Derrick Eichele;Renee Young;Audrey Lazenby
Background:Inflammatory bowel disease (IBD) is a chronic and debilitating condition of unknown etiology that is characterized by relapsing episodes of ulceration and gastrointestinal inflammation. Continued influx of inflammatory cells to damaged tissue changes tissue metabolism including increased oxygen and nutrient demand and generations of reactive oxygen species (ROS). Methylation inhibition has been shown to exacerbate dextran sodium sulfate (DSS)-induced colitis while folate (which promotes methylation) was protective. Betaine, an essential biochemical molecule of the methionine metabolic cycle, is a potent and safe methyl donor that also promotes methylation reactions. Dietary betaine intake has been shown to significantly suppress ROS generation and lower plasma C-reactive protein, IL-6 and TNF-α levels.
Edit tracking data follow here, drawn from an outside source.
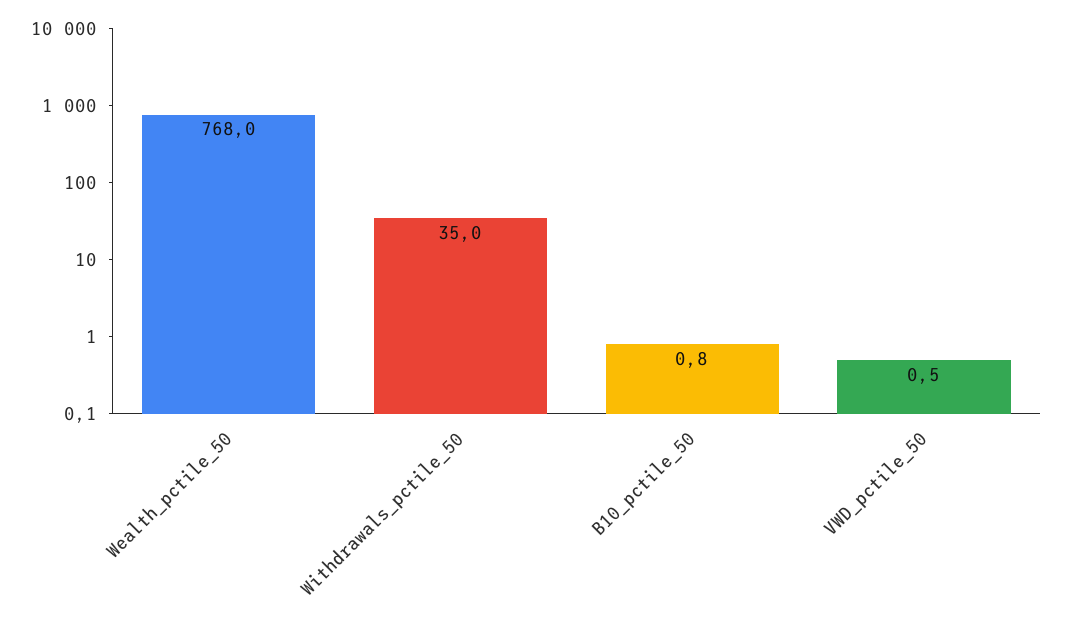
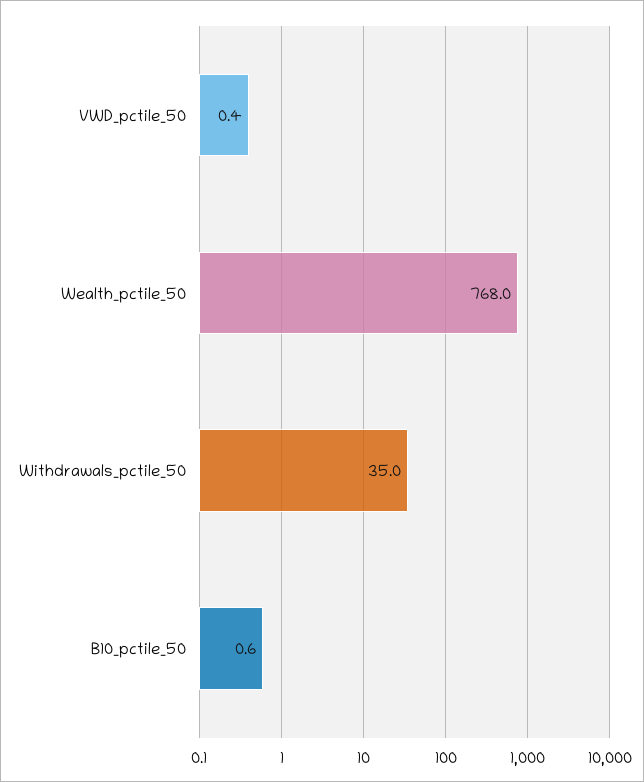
  {
    "Wealth_pctile_50": 768,
    "Withdrawals_pctile_50": 35,
-   "B10_pctile_50": 0.8,
+   "B10_pctile_50": 0.6,
-   "VWD_pctile_50": 0.5
+   "VWD_pctile_50": 0.4
  }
Hence, the purpose of this study was to investigate the efficacy of betaine treatment in a mouse model of colitis.Methods:Male C57Bl/6J mice were used for our study and 2 different experimental protocols were followed. In Experiment I, (prevention study), mice were weighed and then randomly divided into 4 groups to receive sterile water, 3% DSS, 2% betaine or 3% DSS supplemented with 2% betaine in drinking water for a period of 5 days. All mice were given free access to food. Each day, the mice were monitored for weight loss, signs of diarrhea and physiologic stress. At the time of sacrifice, the colon was isolated and transected at the colorectal margin and at the ileocolonic margin. Colon lengths were measured and the tissue was prepared for H&E. Histological examination was performed by a single pathologist (AJL) blinded to the treatment groups using a previously published histological scoring system based on the severity of inflammation (0–3) and linear extent of injury (0%–100%). The scores of the 2 parameters were multiplied and the mean ± SEM was calculated as a measure of the histological disease activity index (DAI). In experiment II (recovery study), all mice were given DSS for 5 days and then half the mice were given 2% betaine in drinking water for up to additional 10 days. Daily monitoring of the mice and sacrificing protocols were exactly as detailed for the prevention study.
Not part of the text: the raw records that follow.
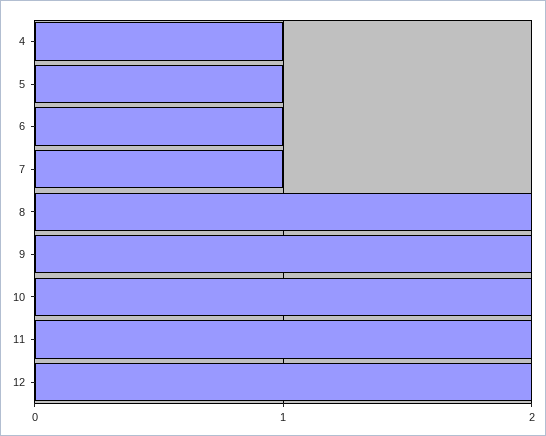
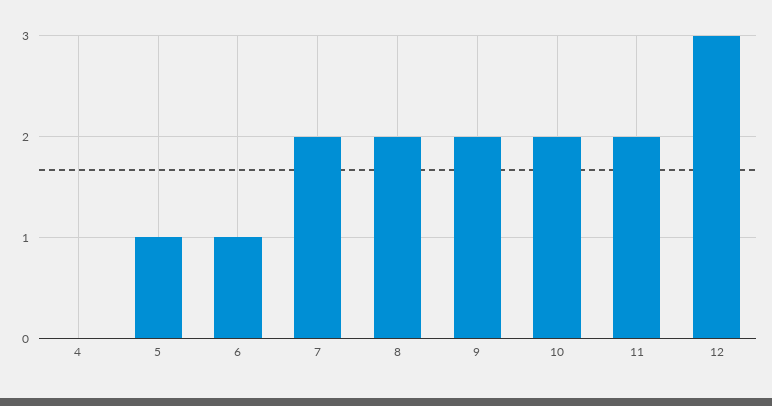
  {
-   "4": 1,
+   "4": 0,
    "5": 1,
    "6": 1,
-   "7": 1,
+   "7": 2,
    "8": 2,
    "9": 2,
    "10": 2,
    "11": 2,
-   "12": 2
+   "12": 3
  }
Results:We observed severe inflammation and extent of injury in mice given 3% DSS as compared to control or betaine-alone treated mice. However, administering betaine along with DSS revealed a significant decrease in the body weight loss (DSS: −17% ± 0.02; DSS+Betaine: −12% ± 0.02; P < 0.05) compared to control mice. Further, the DAI were also improved by betaine co-treatment (DSS: 45.0 ± 15.9; DSS+Betaine: 12.6 ± 1.6; P < 0.02). In the recovery study (Experiment II), mice given betaine supplemented water had faster weight gain and improved DAI at 6 and 10 days after stopping DSS treatment compared to mice given only water.
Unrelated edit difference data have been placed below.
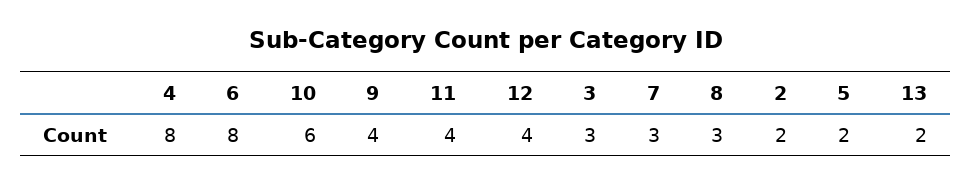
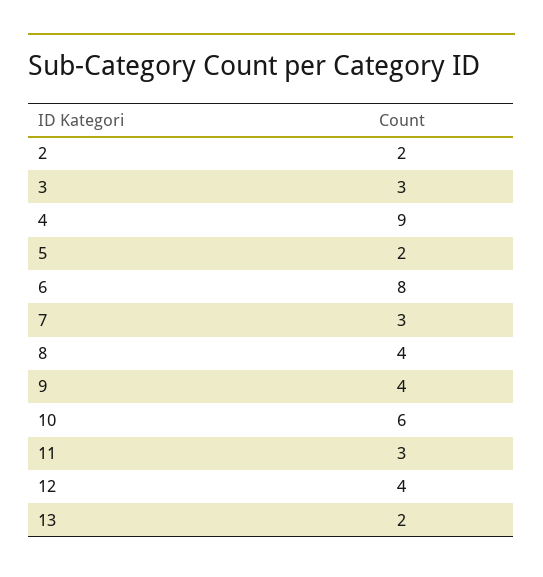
  {
-   "4": 8,
+   "4": 9,
    "6": 8,
    "10": 6,
    "9": 4,
-   "11": 4,
+   "11": 3,
    "12": 4,
    "3": 3,
    "7": 3,
-   "8": 3,
+   "8": 4,
    "2": 2,
    "5": 2,
    "13": 2
  }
Conclusions:We show that treatment with betaine significantly attenuated intestinal inflammation and accelerated tissue healing in a murine model of colitis. Our results suggests that betaine could be an effective supportive therapeutic for the treatment of IBD. The protective effect of betaine could be due to its ability to maintain essential methylation reactions and the epithelial barrier integrity.